Department of Veterans Affairs headquarters has seen Dec. 23, 2024, in Washington, D.C. (Eric Kayne/Stars and Stripes)
WASHINGTON — The Department of Veterans Affairs will end a controversial mortgage bailout program that provides “last resort” assistance to veterans facing foreclosure and holding VA-backed loans, the agency announced.
The Veterans Affairs Servicing Purchase Program, known as VASP, will close permanently on May 1, after purchasing more than 17,000 delinquent loans valued at nearly $5.5 billion to keep veterans in their homes, the VA said.
Some Republican lawmakers had objected to the program, which was launched last May, because it involves the VA holding the loan in its own portfolio and therefore puts taxpayer money at risk.
“VA’s Veterans Affairs Servicing Purchase Program, which was unilaterally created by [former President Joe Biden’s] administration and lacks congressional authority, will stop accepting new enrollees,” said Peter Kasperowicz, the VA press secretary.
Kasperowicz said the VA decided to end the program because the agency is not set up or intended to be a mortgage loan restructuring service.
Under VASP, delinquent mortgages are restructured at an interest rate of 2.5%, which is well below the average market rate. The national average this week for a 30-year, fixed-rate mortgage is slightly more than 6%, according to BankRate, a consumer financial services company that surveys major lenders weekly.
Closing the year-old program to new enrollees will not affect current participants or mortgage holders who enroll prior to May 1, Kasperowicz said. Veterans do not apply directly for the special refinancing. Mortgage servicers make requests on their behalf after alternative repayment options are exhausted.
“Today, [President Donald Trump’s] administration rightfully put an end to VA’s VASP program,” said Reps. Mike Bost, R-Ill., chairman of the House Veterans’ Affairs Committee, and Derrick Van Orden, R-Wis., chairman of the committee’s subpanel on economic opportunity.
The VA has been unable to prove that individuals will not intentionally miss their mortgage payments to take advantage of a 2.5% interest rate, according to the congressmen.
But Sen. Richard Blumenthal of Connecticut, the top Democrat on the Senate Veterans’ Affairs Committee, described the elimination of VASP as “an act of cruelty and incompetence” toward veterans in severe financial distress who are at risk of losing their homes.
He said VASP was launched after pandemic-era mortgage relief programs expired and mortgage interest rates began to rise.

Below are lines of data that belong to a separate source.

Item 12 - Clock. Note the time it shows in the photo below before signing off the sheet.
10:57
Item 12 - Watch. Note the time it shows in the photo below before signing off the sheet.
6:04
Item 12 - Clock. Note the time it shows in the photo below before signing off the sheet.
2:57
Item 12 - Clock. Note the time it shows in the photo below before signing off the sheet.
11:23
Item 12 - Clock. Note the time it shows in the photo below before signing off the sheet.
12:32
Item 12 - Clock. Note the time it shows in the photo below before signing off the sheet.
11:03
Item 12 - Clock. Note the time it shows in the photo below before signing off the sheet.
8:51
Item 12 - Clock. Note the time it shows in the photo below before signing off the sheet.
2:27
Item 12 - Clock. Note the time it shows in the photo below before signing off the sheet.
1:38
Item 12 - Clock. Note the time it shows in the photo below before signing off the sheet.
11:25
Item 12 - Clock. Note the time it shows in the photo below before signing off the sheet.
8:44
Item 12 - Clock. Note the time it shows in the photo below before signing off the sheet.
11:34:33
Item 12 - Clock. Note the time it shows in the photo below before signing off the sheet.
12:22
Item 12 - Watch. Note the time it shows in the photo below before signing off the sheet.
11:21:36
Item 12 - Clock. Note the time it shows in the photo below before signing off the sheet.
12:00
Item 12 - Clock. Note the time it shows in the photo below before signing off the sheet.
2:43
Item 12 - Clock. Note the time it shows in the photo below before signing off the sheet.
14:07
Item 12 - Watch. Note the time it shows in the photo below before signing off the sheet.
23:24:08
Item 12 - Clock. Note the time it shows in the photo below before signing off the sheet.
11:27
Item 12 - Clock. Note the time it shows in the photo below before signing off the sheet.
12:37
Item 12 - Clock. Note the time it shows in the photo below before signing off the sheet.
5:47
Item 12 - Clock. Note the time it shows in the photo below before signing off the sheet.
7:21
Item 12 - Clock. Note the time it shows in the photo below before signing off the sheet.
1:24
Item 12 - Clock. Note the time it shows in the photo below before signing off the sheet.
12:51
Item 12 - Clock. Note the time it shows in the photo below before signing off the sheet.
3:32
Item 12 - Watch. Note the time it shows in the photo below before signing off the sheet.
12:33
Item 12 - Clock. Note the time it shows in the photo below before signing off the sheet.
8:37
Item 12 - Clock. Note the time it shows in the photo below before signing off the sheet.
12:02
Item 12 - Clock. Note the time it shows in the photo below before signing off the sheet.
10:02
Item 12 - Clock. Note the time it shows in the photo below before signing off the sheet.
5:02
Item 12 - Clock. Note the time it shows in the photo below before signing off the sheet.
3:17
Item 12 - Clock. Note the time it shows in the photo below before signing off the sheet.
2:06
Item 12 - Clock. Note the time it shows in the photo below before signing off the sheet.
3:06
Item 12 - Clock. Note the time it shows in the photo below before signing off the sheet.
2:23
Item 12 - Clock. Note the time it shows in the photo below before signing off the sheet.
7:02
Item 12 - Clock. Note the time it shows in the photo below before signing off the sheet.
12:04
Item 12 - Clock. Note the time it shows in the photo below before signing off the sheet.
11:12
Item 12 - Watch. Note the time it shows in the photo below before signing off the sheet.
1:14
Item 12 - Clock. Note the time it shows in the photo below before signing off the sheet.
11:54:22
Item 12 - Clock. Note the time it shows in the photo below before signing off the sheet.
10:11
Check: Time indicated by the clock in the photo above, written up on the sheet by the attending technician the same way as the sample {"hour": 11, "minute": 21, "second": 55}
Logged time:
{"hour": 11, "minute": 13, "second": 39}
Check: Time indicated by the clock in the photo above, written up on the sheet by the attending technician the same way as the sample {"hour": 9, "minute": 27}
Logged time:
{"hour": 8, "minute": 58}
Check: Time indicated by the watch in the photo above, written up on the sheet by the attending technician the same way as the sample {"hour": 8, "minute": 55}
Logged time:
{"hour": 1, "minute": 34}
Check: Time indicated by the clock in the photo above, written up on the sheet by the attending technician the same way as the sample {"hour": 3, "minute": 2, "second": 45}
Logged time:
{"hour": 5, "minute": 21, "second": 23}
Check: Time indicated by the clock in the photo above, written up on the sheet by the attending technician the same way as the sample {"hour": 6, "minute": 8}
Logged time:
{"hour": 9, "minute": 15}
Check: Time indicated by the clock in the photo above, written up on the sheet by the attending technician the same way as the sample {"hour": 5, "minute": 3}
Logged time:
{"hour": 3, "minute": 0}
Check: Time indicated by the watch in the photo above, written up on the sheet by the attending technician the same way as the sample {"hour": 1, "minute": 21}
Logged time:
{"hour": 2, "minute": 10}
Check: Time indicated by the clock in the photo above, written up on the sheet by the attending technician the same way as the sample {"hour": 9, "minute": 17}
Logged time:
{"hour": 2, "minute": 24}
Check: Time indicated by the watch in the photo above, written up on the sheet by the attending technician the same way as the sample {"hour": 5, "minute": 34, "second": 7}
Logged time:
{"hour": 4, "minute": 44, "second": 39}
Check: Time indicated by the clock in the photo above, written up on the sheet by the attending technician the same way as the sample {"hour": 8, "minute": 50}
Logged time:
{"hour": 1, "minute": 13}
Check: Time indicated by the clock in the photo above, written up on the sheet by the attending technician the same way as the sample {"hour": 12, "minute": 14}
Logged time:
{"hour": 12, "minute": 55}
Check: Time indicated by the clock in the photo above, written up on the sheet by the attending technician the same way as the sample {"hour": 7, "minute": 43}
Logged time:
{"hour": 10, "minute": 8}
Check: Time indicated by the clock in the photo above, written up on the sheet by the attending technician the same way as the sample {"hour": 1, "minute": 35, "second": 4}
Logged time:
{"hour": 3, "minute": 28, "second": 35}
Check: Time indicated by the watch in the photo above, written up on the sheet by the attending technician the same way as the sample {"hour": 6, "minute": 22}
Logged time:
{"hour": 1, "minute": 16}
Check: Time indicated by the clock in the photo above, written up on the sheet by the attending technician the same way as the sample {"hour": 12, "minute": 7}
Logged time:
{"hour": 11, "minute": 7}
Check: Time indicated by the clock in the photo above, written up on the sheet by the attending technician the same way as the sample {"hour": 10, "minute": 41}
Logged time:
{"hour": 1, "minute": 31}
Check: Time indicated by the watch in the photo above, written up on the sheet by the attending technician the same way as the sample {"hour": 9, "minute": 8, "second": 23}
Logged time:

“This program gives [veterans] last-resort options to avoid the emotional and financial crisis that often leads to homelessness,” Blumenthal said.
But Bost and Van Orden said in a joint statement that House Republicans intend to create a partial claim program to assist veterans facing foreclosure. A partial claim program would allow veterans in financial hardship to defer missed payments without immediately facing foreclosure.
“This is the right move by [VA] Secretary [Doug] Collins and the Trump administration to protect the integrity of the VA home loan program, and today’s and tomorrow’s veterans will undoubtedly be better off because of it,” Bost and Van Orden said.
Last month, Van Orden introduced the VA Home Loan Program Reform Act, which would create a partial claim program and authorize the VA secretary to “pay the holder of a loan guaranteed … an amount necessary to avoid the foreclosure of such loan.”
The VA in turn would ensure the VA receives a “secured interest in the property covered by the loan” that serves as collateral, according to the bill’s language.
Housing and veterans groups have urged the VA not to end VASP without having an alternative in place.
There are about 81,000 active-duty service members or veterans who have missed three or more payments on their VA mortgages, according to figures from the Center for Responsible Lending and the National Consumer Law Center, nonprofit consumer protection groups.
The organizations endorsed a partial claim program as a solution to help veterans regain financial footing after falling behind on mortgage payments.